Tomorrow marks 28 days from the start of my first post-birth control period.  If I’m ovulating like the normal person my blood tests led me to believe I am, I should have been “trying” hard enough this month to make conception a possibility.  If I’m cycling like a normal person (which would be a first), I will know by the end of this week whether or not my period has been missed.  According to the highly scientific ovulation predictor I found via WebMD, I should have a period or a positive pregnancy test tomorrow.  However, I have never in my life had a normal 28 to 35 day cycle off the pill, so I am pretty much 100% convinced there is no implantation happening right now (despite the fact that I did have some very low, very bizarre cramping this weekend, which I have never, in all my terrible menstruation history, experienced before).  If I haven’t started a period by Wednesday, I will take a pregnancy test on Thursday morning.  No one cares about this, I know, but I need to proclaim this in a public forum in order to shame myself into waiting until Thursday.  (I already used up a very expensive, not-from-the-99-Cent-Store test on Saturday, because I cannot wait.)

I thought it was a good idea for me to be super casual about “actively trying” for the first few months, because I assumed obsessively tracking ovulation and taking temperatures would consume my life and make me insufferable.  Little did I know that not obsessively tracking ovulation and taking temperatures would make me equally insufferable.  If there’s nothing doing* this week, I am going to feel like I wasted precious, precious time.

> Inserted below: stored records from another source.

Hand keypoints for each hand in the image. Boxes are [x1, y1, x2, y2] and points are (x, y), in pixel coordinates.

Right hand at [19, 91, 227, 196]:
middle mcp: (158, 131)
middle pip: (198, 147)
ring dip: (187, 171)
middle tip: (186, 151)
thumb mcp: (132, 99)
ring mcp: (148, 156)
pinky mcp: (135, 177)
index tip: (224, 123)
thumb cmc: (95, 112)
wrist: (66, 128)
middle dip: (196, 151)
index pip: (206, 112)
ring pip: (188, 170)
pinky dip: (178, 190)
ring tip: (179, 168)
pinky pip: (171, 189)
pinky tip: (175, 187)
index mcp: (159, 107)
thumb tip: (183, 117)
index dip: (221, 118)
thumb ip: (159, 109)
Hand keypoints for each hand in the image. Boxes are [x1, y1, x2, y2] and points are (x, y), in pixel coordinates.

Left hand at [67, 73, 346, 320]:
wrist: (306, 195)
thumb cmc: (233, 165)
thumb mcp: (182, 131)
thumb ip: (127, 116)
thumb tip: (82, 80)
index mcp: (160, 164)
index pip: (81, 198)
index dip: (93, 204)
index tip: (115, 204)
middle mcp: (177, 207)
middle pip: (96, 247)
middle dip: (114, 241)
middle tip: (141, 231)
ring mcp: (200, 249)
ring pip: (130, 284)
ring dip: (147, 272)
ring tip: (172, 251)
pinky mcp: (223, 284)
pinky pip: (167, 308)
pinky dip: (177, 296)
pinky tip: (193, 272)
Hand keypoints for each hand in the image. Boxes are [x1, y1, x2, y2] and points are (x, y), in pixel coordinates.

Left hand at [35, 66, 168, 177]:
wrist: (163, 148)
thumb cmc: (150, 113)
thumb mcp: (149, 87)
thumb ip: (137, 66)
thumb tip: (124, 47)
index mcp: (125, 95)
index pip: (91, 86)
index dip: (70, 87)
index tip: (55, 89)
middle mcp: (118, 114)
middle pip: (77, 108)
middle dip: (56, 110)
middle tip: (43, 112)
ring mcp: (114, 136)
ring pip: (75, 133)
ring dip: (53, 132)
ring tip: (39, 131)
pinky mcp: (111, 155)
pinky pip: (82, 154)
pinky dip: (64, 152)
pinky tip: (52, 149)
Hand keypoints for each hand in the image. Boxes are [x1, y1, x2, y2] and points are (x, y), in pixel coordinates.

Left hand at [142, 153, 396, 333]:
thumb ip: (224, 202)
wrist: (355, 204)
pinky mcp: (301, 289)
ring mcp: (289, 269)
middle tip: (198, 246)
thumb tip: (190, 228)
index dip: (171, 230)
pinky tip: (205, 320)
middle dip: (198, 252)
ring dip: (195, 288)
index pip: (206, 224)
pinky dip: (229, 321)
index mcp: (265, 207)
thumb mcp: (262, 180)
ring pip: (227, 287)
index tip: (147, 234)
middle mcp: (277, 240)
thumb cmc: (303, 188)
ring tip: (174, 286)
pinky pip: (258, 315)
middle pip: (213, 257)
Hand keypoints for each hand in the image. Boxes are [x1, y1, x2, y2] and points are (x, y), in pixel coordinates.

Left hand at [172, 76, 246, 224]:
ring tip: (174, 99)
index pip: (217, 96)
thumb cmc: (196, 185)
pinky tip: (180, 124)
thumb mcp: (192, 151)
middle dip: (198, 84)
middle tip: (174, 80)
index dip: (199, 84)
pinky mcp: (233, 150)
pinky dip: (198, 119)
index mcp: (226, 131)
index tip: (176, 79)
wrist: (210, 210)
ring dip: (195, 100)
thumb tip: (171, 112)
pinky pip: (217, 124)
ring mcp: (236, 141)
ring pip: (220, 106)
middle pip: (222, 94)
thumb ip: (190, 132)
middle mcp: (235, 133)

*Using this phrase makes me feel like my grandmother, which is something I pretty much always aspire to.  (And yes, I love ending sentences with prepositions.  I am a rebel.)

Shhh.

People in my life who know I am off birth control and actively tempting conception:

1) My friends who have babies.  They all think I’m already a year behind schedule.

2) The mothers of my friends who have babies.

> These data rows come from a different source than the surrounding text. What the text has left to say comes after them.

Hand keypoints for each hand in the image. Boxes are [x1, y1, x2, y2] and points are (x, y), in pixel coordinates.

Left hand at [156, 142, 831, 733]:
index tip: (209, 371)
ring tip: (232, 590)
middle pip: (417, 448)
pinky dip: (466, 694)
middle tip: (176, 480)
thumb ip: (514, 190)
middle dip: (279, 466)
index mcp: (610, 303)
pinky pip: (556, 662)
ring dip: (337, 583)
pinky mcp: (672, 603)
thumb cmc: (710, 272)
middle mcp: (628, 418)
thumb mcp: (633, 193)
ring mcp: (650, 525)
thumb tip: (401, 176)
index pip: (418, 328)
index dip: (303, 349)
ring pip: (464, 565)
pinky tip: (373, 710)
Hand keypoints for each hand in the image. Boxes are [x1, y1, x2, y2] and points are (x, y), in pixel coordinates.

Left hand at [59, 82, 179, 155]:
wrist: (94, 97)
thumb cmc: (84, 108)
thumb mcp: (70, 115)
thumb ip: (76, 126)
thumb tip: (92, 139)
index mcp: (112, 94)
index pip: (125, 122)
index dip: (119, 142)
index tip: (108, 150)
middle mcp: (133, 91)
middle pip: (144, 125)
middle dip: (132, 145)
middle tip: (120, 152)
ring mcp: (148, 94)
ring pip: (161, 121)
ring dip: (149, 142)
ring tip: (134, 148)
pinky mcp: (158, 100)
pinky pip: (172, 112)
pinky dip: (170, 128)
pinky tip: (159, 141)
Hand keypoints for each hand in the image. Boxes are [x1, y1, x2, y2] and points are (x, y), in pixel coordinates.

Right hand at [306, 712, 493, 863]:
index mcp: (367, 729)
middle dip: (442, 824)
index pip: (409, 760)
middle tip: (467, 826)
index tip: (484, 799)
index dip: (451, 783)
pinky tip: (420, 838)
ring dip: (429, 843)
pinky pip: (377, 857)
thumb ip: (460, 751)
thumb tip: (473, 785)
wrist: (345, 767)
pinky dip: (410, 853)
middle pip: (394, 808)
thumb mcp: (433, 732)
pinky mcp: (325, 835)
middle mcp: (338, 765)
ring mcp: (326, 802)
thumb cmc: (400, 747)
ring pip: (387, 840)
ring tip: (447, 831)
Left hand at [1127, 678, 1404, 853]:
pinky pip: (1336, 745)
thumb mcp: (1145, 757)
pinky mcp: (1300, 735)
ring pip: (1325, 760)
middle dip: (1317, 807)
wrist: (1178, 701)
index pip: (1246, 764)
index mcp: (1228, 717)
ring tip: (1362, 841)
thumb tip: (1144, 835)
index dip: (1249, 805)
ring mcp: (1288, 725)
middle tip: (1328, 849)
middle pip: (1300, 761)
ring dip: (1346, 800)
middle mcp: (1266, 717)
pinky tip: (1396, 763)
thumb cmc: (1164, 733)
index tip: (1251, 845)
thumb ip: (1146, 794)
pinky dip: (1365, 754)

3) My great aunts, who told me in no uncertain terms that now that they are in their seventies, the fact that I have no children is really unacceptable.

4) My grandma, because she is amazing.

5) Pretty much everyone else who has been within earshot of me and my giant mouth for the past three months.

 

People who do not know we’re actively tempting conception:

1) My parents.  When something has the potential to be awkward, judgmental or uncomfortable, I usually jump right in.  It’s kinda my thing.  However, when something has the potential to be awkward, judgmental or uncomfortable with my parents, I avoid discussing it all together.  I am really mature that way.